Sam Nunn: The president's vision was a significant change in direction. But the process has preserved the status quo.
Jim Jarmusch: I am suspicious of all politicians, especially those who get elected.
Counterfactual Obama: Pretty much everything my best people have come up with only makes things worse.
Dr. Seuss: I said, "I do not fear those pants With nobody inside them." I said, and said, and said those words. I said them. But I lied them.
Thomas Wells: We choose a government on the basis of our understanding of our interests and values, but then the government shapes our understanding in turn.
James R. Gaines: The sense of aggrievement is comprehensive, bipartisan, somewhat incoherent, but deeply felt. This should be more than disconcerting; it's a situation that could get dangerous. As the Princeton political scientist Mark Beissinger has shown, separatist movements can take hold around contempt for incumbents and the status quo even when protesters have no ideology in common.
Anthony Painter: We are living in intensely political times.
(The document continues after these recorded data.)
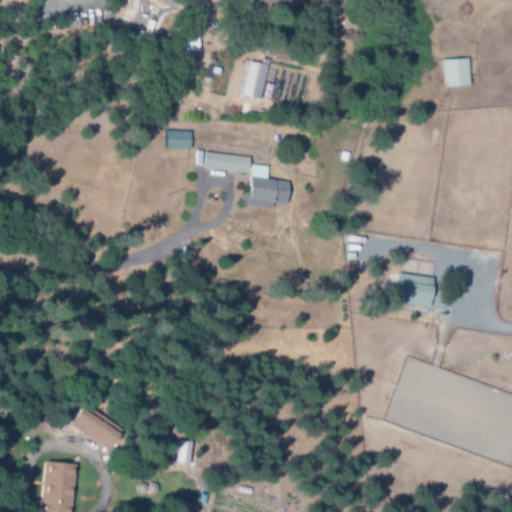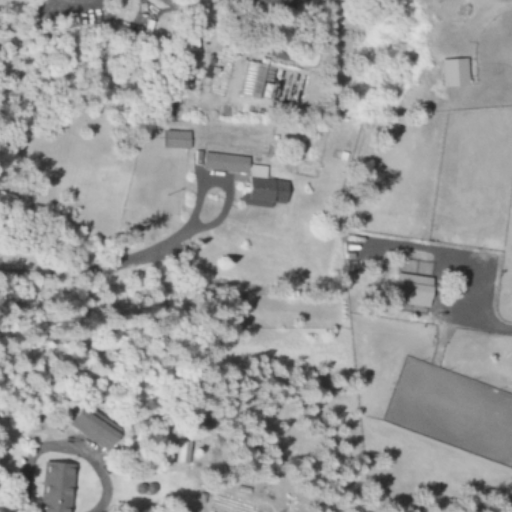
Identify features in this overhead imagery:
building: (276, 4)
building: (449, 73)
building: (171, 140)
building: (241, 178)
building: (406, 290)
building: (85, 425)
building: (177, 452)
building: (49, 487)
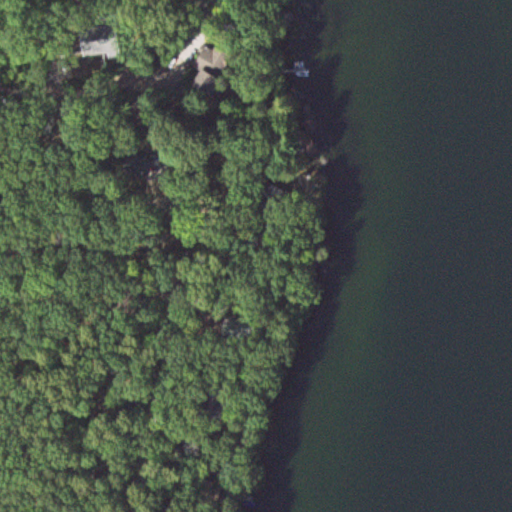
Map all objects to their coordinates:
building: (205, 70)
road: (202, 101)
road: (119, 262)
road: (106, 366)
road: (83, 472)
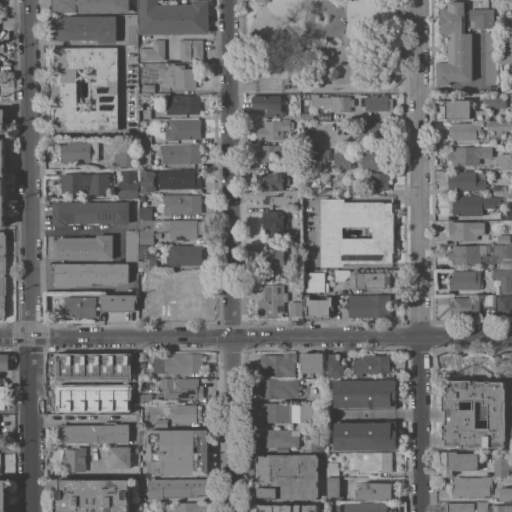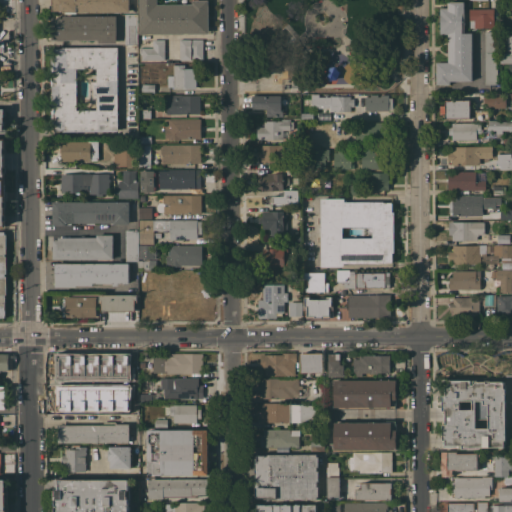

And it is a moment in which mainstream politics will be under intense scrutiny and even threat. Embedded elites do not like that as a notion; dismissal is the simplest response. The modern state is designed around competing elites who are insiders in the system. The electoral system maintains this duopoly. Around this elite contest, a media is constructed and organised, party organisations exist to manufacture majorities to serve it. This system is replicated over time. The state, the party system, the media are all tied together in an enduring status quo. The stark reality of modern democratic life in western societies is that we are going to see some surprising extinctions. We are in existential territory.